Mumbai: Net profit for Nifty 50 companies is likely to grow by 6 percent during the second quarter of the current fiscal year-on-year, the highest level in eight quarters, says a report.
Sales of companies constituting the 50-share well-diversified NSE index are seen to grow 3 percent in the July-September quarter compared with the year-ago period, said the report brought out by leading brokerage Motilal Oswal.
The earnings performance will be driven by domestic cyclicals like automobiles, cement and select private sector banks. Besides, consumer and NBFCs are likely to post healthy growth.

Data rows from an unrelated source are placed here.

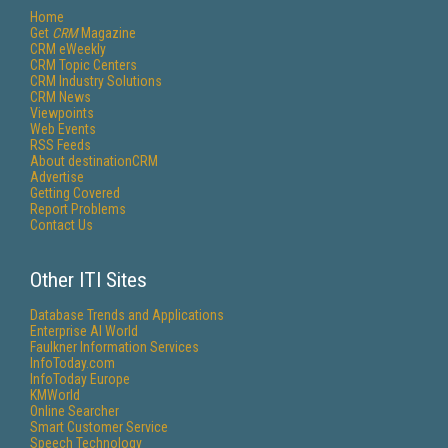
Home
Get
CRM
Magazine
CRM eWeekly
CRM Topic Centers
CRM Industry Solutions
CRM News
Viewpoints
Web Events
RSS Feeds
About destinationCRM
Advertise
Getting Covered
Report Problems
Contact Us
Other ITI Sites
Database Trends and Applications
Enterprise AI World
Faulkner Information Services
InfoToday.com
InfoToday Europe
KMWorld
Online Searcher
Smart Customer Service
Speech Technology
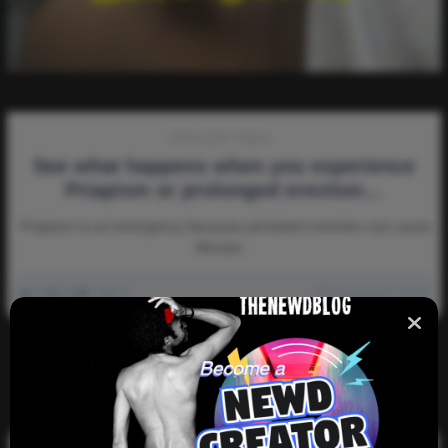
Discussion-Topics
See what happens when you experience
Priapism or prolonged erection…
Priapism is an emergency because persistent erection can cause
fibrosis…
0
6k
0
0
January 14, 2023
There are no more pages left to load.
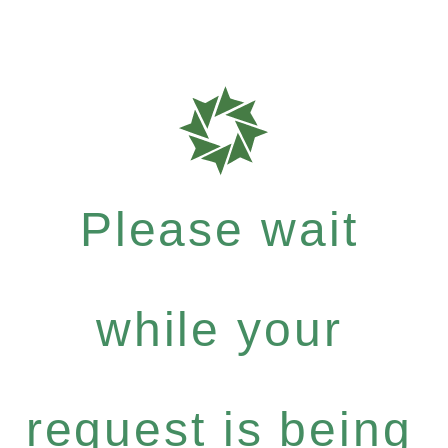
Please wait
while your
request is being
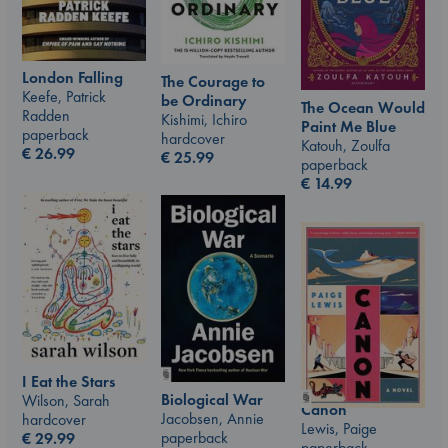
London Falling
The Courage to
Keefe, Patrick
be Ordinary
The Ocean Would
Radden
Kishimi, Ichiro
Paint Me Blue
paperback
hardcover
Katouh, Zoulfa
€
26.99
€
25.99
paperback
€
14.99
I Eat the Stars
Biological War
Wilson, Sarah
Canon
Jacobsen, Annie
hardcover
Lewis, Paige
paperback
€
29.99
paperback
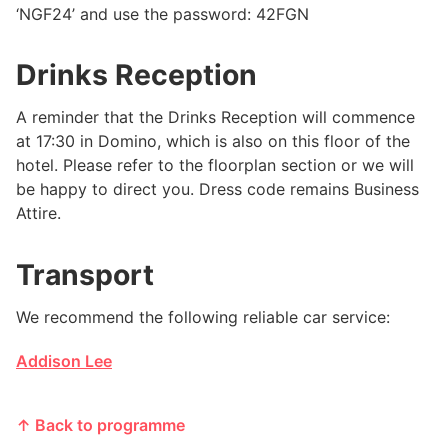
‘NGF24’ and use the password: 42FGN
Drinks Reception
A reminder that the Drinks Reception will commence
at 17:30 in Domino, which is also on this floor of the
hotel. Please refer to the floorplan section or we will
be happy to direct you. Dress code remains Business
Attire.
Transport
We recommend the following reliable car service:
Addison Lee
↑ Back to programme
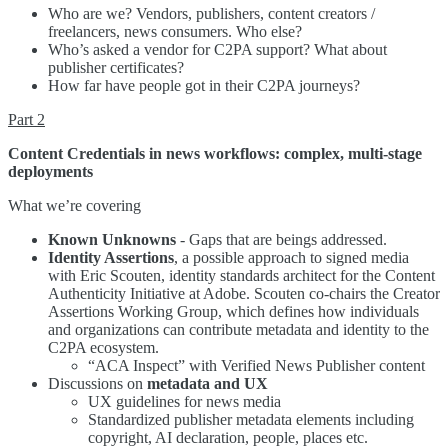
Who are we? Vendors, publishers, content creators /
freelancers, news consumers. Who else?
Who’s asked a vendor for C2PA support? What about
publisher certificates?
How far have people got in their C2PA journeys?
Part 2
Content Credentials in news workflows: complex, multi-stage
deployments
What we’re covering
Known Unknowns
- Gaps that are beings addressed.
Identity Assertions
, a possible approach to signed media
with Eric Scouten, identity standards architect for the Content
Authenticity Initiative at Adobe. Scouten co-chairs the Creator
Assertions Working Group, which defines how individuals
and organizations can contribute metadata and identity to the
C2PA ecosystem.
“ACA Inspect” with Verified News Publisher content
Discussions on
metadata and UX
UX guidelines for news media
Standardized publisher metadata elements including
copyright, AI declaration, people, places etc.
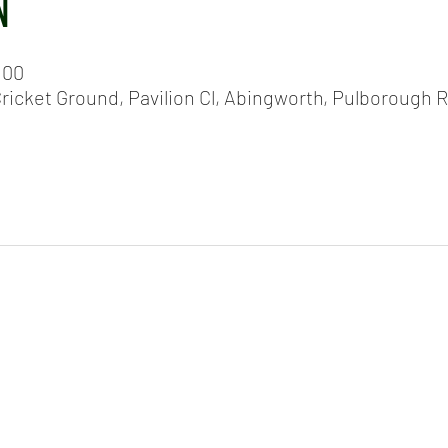
N
:00
icket Ground, Pavilion Cl, Abingworth, Pulborough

"Nifty PAT (profit after tax) is likely to grow by 6 percent year-on-year in the second quarter of 2016-17 ? the highest in eight quarters," the report predicted.
According to the document, nearly half of the Nifty universe is expected to post 15 percent expansion in net profit, led by autos, paints, cement and certain private banks.
"Another notable feature of this quarter is the year- on-year PAT decline of large-cap technology companies (Infosys, Wipro and Tech Mahindra)," it added.
Its projection is a majority of the growth in earnings will be driven by five companies ? Bank of Baroda, Reliance Industries, Tata Motors, HDFC Bank and Tata Steel.
Stock breadth has been positive in the current calendar year so far, with 36 Nifty shares trading higher.
All technology and telecom stocks on the NSE benchmark index gave negative returns, the report noted.